Infections have hit pharmaceutical production lines and delivery services, worsening the shortages as an anxious population hurries to stock up on medicines with coronavirus cases on the rise – and only the seriously ill are advised to seek hospital care under recently eased zero-COVID guidelines.
 

"OPERATING AT FULL CAPACITY"

Authorities and big pharmaceutical houses have sought to reassure the public in recent days.

All pharmaceutical factories were “operating at full capacity”, though a lot of workers on the production line had caught COVID-19, according to The Paper, a Shanghai-based digital daily owned by a state media group.

“Our factory has deployed all possible manpower to start 24-hour production,” a pharmaceutical factory employee told The Paper. “As the workers recover and return to work, things are expected to improve soon.”

Shandong Xinhua Pharmaceutical, the world’s largest active raw material supplier for ibuprofen, was working around the clock, according to a report by Yicai.com, one of China’s major financial media outlets.

The company was doing its best to step up the production of ibuprofen, vitamin C and other medicines urgently needed by the market, Shandong Xinhua said last Friday in response to inquiries from the Shenzhen Stock Exchange following a rally in the pharmaceutical sector.

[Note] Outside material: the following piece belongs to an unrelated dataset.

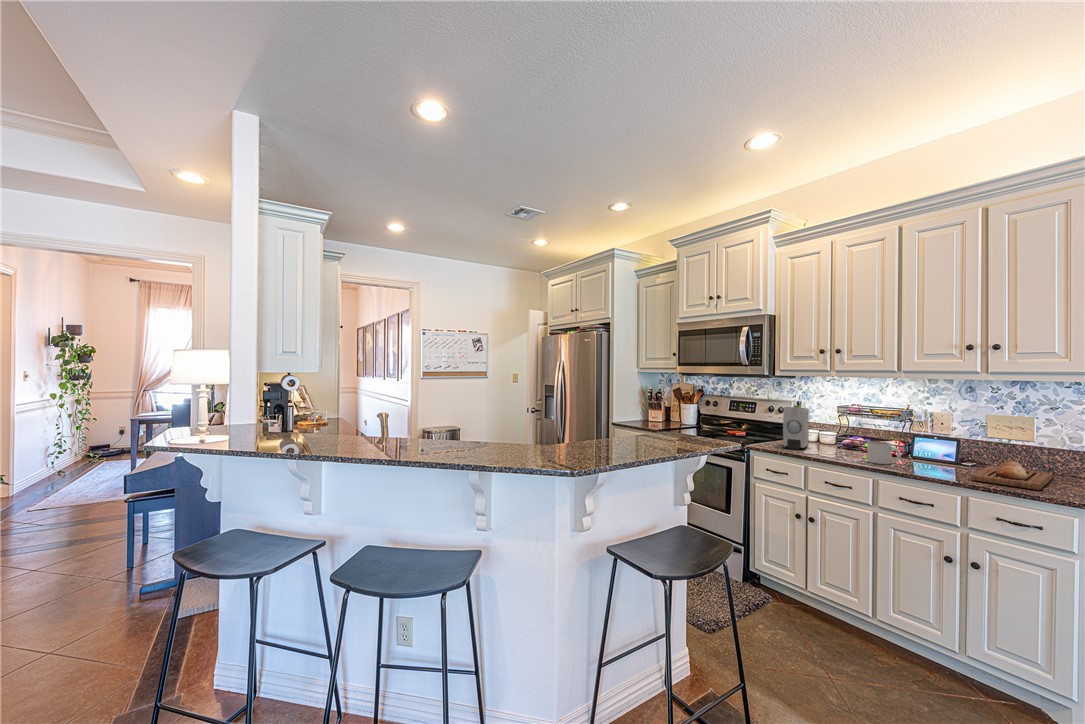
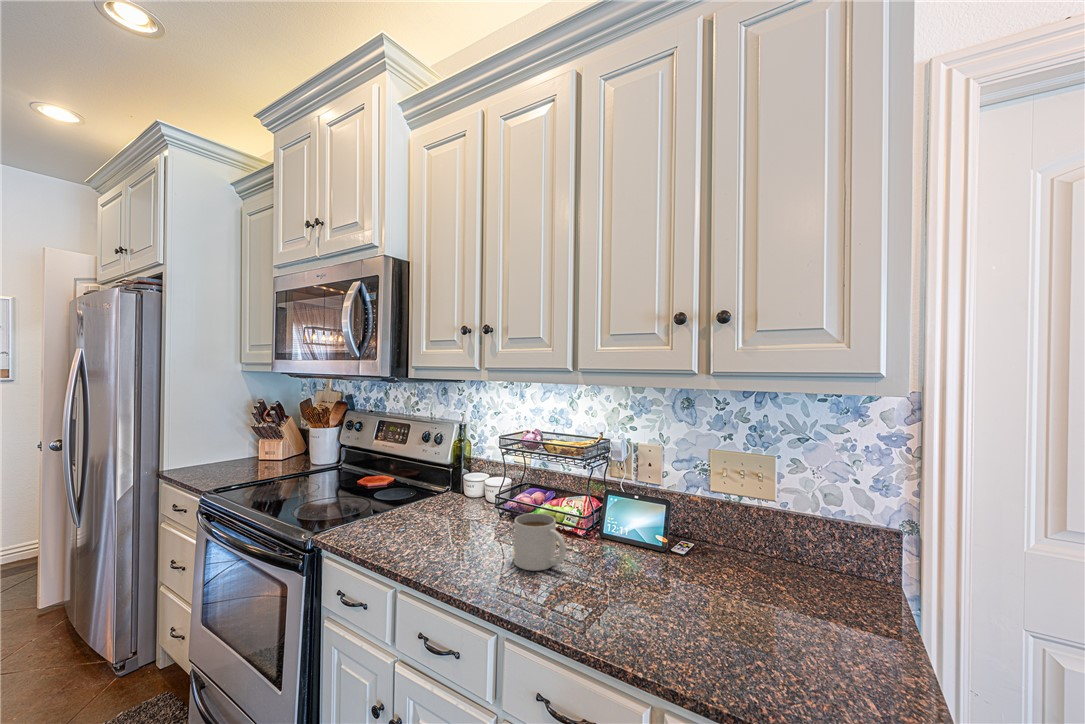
soap dispenser: present [783,407,809,449] -> none [400,438,460,525]
bread loaf: present [971,461,1053,490] -> none [676,554,807,673]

Production lines at Shenyang Northeast Pharmaceuticals were also running round the clock to produce drugs for COVID-19 patients, including analgesics and antipyretics, as well as vitamin C pills and chewable tablets, the company said on its official WeChat account.

Jiangsu Hengrui, another pharmaceutical giant, had also expanded production to meet the demand for drugs to manage symptoms like fever and cough, the Yicai.com report said.

China is a major producer and exporter of the active pharmaceutical ingredient for ibuprofen, and accounts for one-third of the global production capacity.
 

“Generally speaking, China’s drug production capacity can meet the needs of COVID-19 patients,” Zhou Jian, an official with the Ministry of Industry and Information Technology, said last week.

The country is making all-out efforts to ramp up the production of key medicines, Zhou said.

The supply of medicines for medical institutions and nursing homes would be prioritised, he said, with large pharmacies urged to develop online platforms to facilitate the delivery of medicines to patients.

Hospitals have been feeling the strain as infections rise, even though mild cases have been advised to isolate at home under new relaxed anti-pandemic rules that took effect on Dec 7.

“China’s pharmaceutical industry has a solid foundation. It is believed that with the joint efforts of all parties, the production capacity of related drugs will be released soon to keep up with the needs of people,” Zhou said.